* **TEXTE FOURNI**
•••

Vous trouverez dans l'acte de certification le détail des levées de réserves totales ou partielles. Elles témoignent de progrès importants réalisés par l'administration avec l'aide de la Cour. L'attention de l'administration a parfois été absorbée par les réformes en cours, réforme de l'administration territoriale, RGPP, réforme des bases de défense et des commissariats... Mais en cinq ans, un chemin important a été parcouru, en bonne intelligence entre la Cour et l'administration. Des difficultés demeurent. Elles se concentrent désormais sur les sept réserves substantielles. La première concerne les conditions de déploiement de Chorus et les difficultés des systèmes d'information. La Cour a synthétisé ses constats dans son rapport public de février dernier. Il faut utiliser à plein toutes les capacités de ce progiciel.
En matière de contrôle et d'audit internes, objet de la réserve n° 2, les améliorations sont demeurées limitées. Une levée partielle de cette réserve pourra être envisagée pour certains ministères ou certains processus. La réserve n°3 est relative aux produits régaliens : le système d'information est essentiellement fondé sur le suivi des mouvements de caisse, alors que, seule, une véritable comptabilité patrimoniale permettrait de comptabiliser en temps réel les engagements réciproques de l'État et des redevables et l'incidence financière réelle de ceux-ci sur l'exercice. La législation fiscale devient plus complexe et changeante, mais l'État ne dispose que d'outils informatiques anciens.

•••

* **CONSIGNE**
Rédigez la suite du texte sur les réserves de la certification des comptes de l'État, en partant de sa dernière phrase. Les lignes de données proviennent d'une source sans rapport avec le texte.

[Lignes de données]
•••

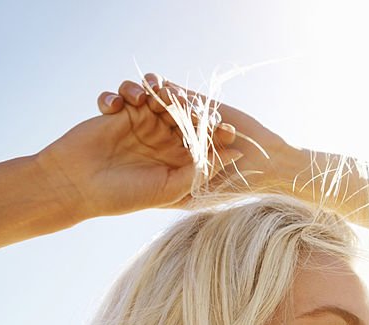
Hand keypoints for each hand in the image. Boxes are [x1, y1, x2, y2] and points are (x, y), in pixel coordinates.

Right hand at [34, 84, 241, 221]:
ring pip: (160, 98)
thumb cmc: (124, 194)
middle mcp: (163, 140)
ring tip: (155, 96)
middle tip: (185, 105)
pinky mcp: (119, 111)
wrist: (75, 186)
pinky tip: (118, 105)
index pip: (204, 140)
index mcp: (179, 159)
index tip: (226, 128)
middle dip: (188, 107)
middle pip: (185, 114)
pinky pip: (129, 92)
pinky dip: (127, 92)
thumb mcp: (170, 187)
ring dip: (160, 93)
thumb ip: (202, 170)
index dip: (216, 132)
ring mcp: (141, 123)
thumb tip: (238, 155)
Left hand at [99, 74, 301, 195]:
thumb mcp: (197, 193)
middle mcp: (174, 140)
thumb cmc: (235, 186)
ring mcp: (187, 121)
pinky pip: (175, 93)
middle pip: (139, 122)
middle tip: (109, 108)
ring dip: (139, 96)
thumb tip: (143, 197)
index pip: (136, 144)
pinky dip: (161, 87)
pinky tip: (148, 84)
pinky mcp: (201, 106)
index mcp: (169, 161)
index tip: (102, 131)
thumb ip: (173, 189)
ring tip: (129, 95)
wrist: (267, 165)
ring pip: (154, 106)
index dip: (117, 136)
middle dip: (123, 113)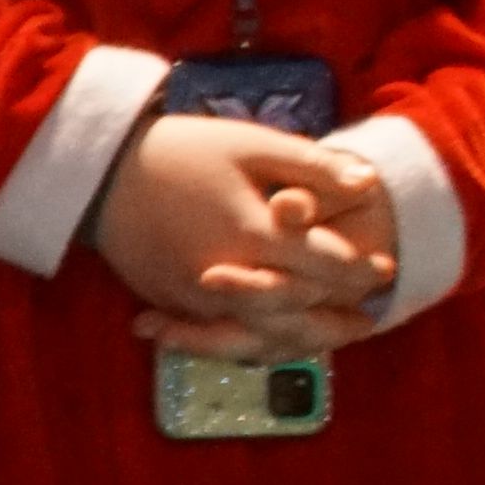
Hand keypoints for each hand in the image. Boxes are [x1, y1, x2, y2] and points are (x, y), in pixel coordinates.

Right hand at [94, 112, 395, 355]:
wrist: (99, 172)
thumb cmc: (181, 150)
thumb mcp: (250, 144)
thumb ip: (312, 166)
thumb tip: (368, 184)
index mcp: (252, 233)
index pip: (323, 263)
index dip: (360, 270)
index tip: (385, 271)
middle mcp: (224, 275)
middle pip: (296, 311)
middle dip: (336, 317)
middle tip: (368, 318)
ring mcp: (191, 295)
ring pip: (259, 332)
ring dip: (299, 338)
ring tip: (329, 337)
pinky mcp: (168, 302)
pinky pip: (219, 334)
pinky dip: (251, 340)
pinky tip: (272, 337)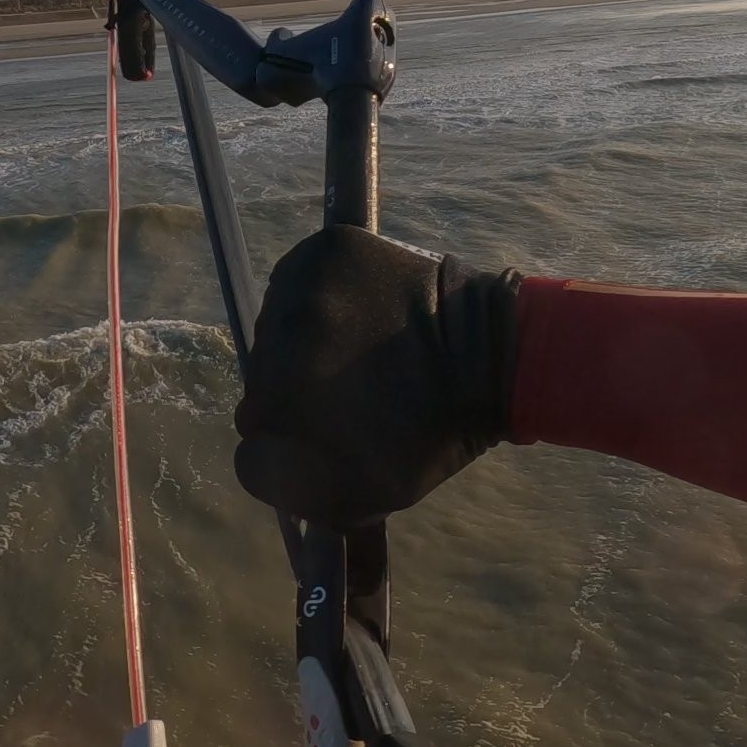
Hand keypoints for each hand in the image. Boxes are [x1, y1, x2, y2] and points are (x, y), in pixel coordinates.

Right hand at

•••

* **RÉPONSE ATTENDUE**
La réserve n° 6 relative aux charges et passifs d'intervention provient d'abord de l'incertitude quant à l'exhaustivité du recensement des charges et des passifs, ensuite des désaccords sur le fonds de compensation de la taxe sur la valeur ajoutée (FCTVA), enfin des contrats de désendettement et de développement. L'État semble tenté de modifier la norme pour réduire le montant des passifs comptabilisés à son bilan. Cela, j'y insiste, mettrait un coup d'arrêt à la dynamique vertueuse enclenchée depuis cinq ans. Ce serait un recul incompréhensible. Une grande partie des provisions pour charges d'intervention sortiraient du bilan de l'État. La comptabilité générale instaurée par la Lolf vise au contraire à retracer, non seulement les encaissements et décaissements, mais aussi les actifs et les passifs de l'État. Les trois autres réserves substantielles formulées par la Cour concernent la fiabilité de certains postes du bilan, toujours insuffisante au terme de ce cinquième exercice.
L'administration a pris des engagements précis. La démarche d'accompagnement dans laquelle s'est engagée la Cour pour l'aider à mettre en oeuvre la réforme comptable a porté des fruits. Depuis le premier exercice de certification, le nombre de réserves est passé de treize à sept. Je vous renvoie aux états financiers pour le détail des progrès nécessaires pour progresser vers une certification sans réserve. Un enjeu majeur est aujourd'hui l'appropriation de Chorus par l'ensemble des services gestionnaires, la réussite de la bascule de la comptabilité générale dans Chorus au 1er janvier 2012 et la fiabilisation rapide des diverses données qui s'y déversent. A défaut, Chorus ne serait qu'un avatar d'Accord et du Palier Lolf ; toutes les dispositions de la Lolf ne pourraient être appliquées. Il convient que l'administration définisse les sujets prioritaires en 2011, de manière à poursuivre la dynamique et faire des comptes de l'État un outil de sa gouvernance.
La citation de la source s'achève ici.